Early childhood literacy a USD 431 focus
Earlier in March, USD 431 distributed United Way of Central Kansas literacy kits for the first time, Executive Director Julie Bugner-Smith said. The excitement preschoolers showed when they found a copy of “Curious George Goes to School” in their monkey-shaped backpacks makes her confident the kids will get a lot of enjoyment from the once-a-month new book experience. The kids were especially happy when they learned that they got to keep the books.
“When you go to the library, you can check out books, but these ones you get to keep,” she said.
Sign-up for Imagination Library books will take place only at the library, rather than online, so families will become more aware of that resource that is also available them.
Early childhood literacy is a priority for USD 431, Superintendent Bill Lowry said. That is one reason the district offers preschool for 3- and 4-year-olds. In most communities, that is something offered only to at-risk children, but in Hoisington it is available regardless of the family’s income. It is something the district writes into its annual budget because the community values it.

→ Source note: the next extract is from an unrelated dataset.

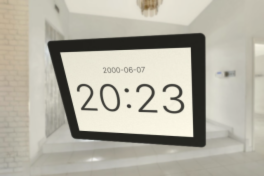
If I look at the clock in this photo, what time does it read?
20:23
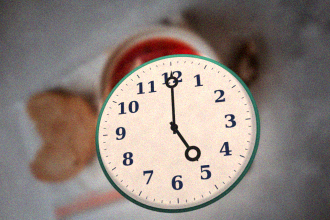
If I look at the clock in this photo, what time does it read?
5:00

“Early childhood, in my opinion, is the best money you can pay to ensure kids succeed later in life,” he said. “If they can learn to read, things go a lot better for the students and their success rates are higher.”
HOISINGTON — Hoisington residents are encouraging children to pick up books at an early age — even before they are able to read. The Dolly Parton Imagination Library is coming to town as a United Way of Central Kansas program, and USD 431 will hold a read-a-thon to raise money for the initiative, Superintendent Bill Lowry said.

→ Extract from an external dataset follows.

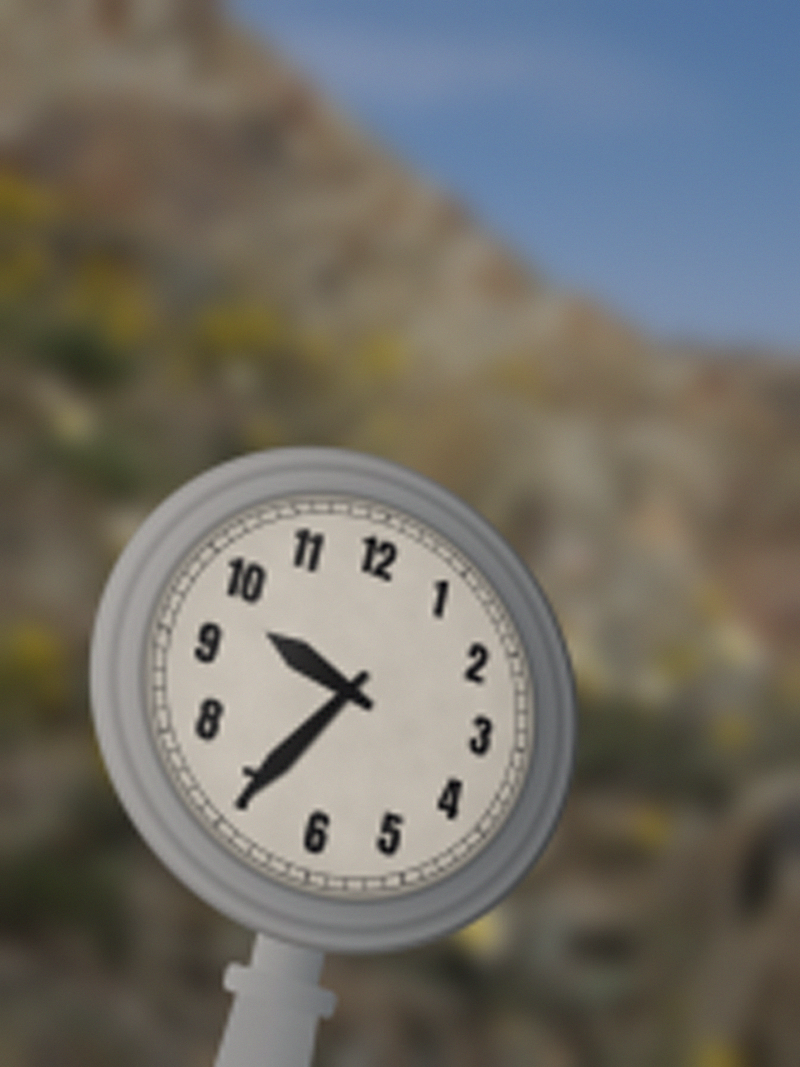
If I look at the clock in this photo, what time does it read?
9:35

The school district hosted a Hoisington Chamber of Commerce coffee last Thursday to kick off the program.
The read-a-thon for children in preschool through fourth grade starts March 27 and will last two weeks. Children can log time they spend reading or being read to by their parents.
Each student has a website which parents can activate through the USD 431 website. The families can reach out through social media to friends and family to raise funds to bring the Dolly Parton Imagination Library to Hoisington. Cash or check donations can be dropped off at the USD 431 District Office, and Lowry will ensure the student is credited with the donation.
If the community is successful in bringing the Dolly Parton Imagination Library to town, all children from birth to 5 years old who reside in the Hoisington zip code (67544) will be eligible to go to the Hoisington Public Library and register for the program. Children will receive one age-appropriate book per month at no cost to the family.
UWCK Executive Director Julie Bugner-Smith said Ellinwood and Larned already participate in the program, with about 150 children receiving books each month. She urged community members to support kids participating in the read-a-thon. All funds raised will go directly to the Dolly Parton Imagination Library initiative.
“It’s very important to encourage reading at an early age,” she said. “Kids become better students, and that’s better for the community overall.”
Dewey shares family experience
Jacqueline Dewey signed her son Jonathan up for the program at the Ellinwood Library when he was 2. She showed some of the books they’ve received.
“It’s always hard for me to choose which books off our shelf from the Dolly Parton Imagination Library that I want to bring because they are all so good,” she said. They can be read “for fun,” but she also finds many of them are good for teaching numbers, letters, and life lessons and manners for preschoolers.
Each of the Dolly Parton books has a flap with suggestions for ways parents can engage their children as they read together. As a substitute teacher, Dewey said she can speak to the importance of this type of engagement with young readers. “I love these flaps because they give me extra ideas on how to read with Jonathan.”
The Dolly Parton Imagination Library costs United Way about $30 a year for each child, Smith said. UWCK would like to raise enough money to fund the first two years of the program in Hoisington in order to ensure it is sustainable. All of the funds remain in the community because if the family moves out of the zip code, they must register in their new community if it has the program available.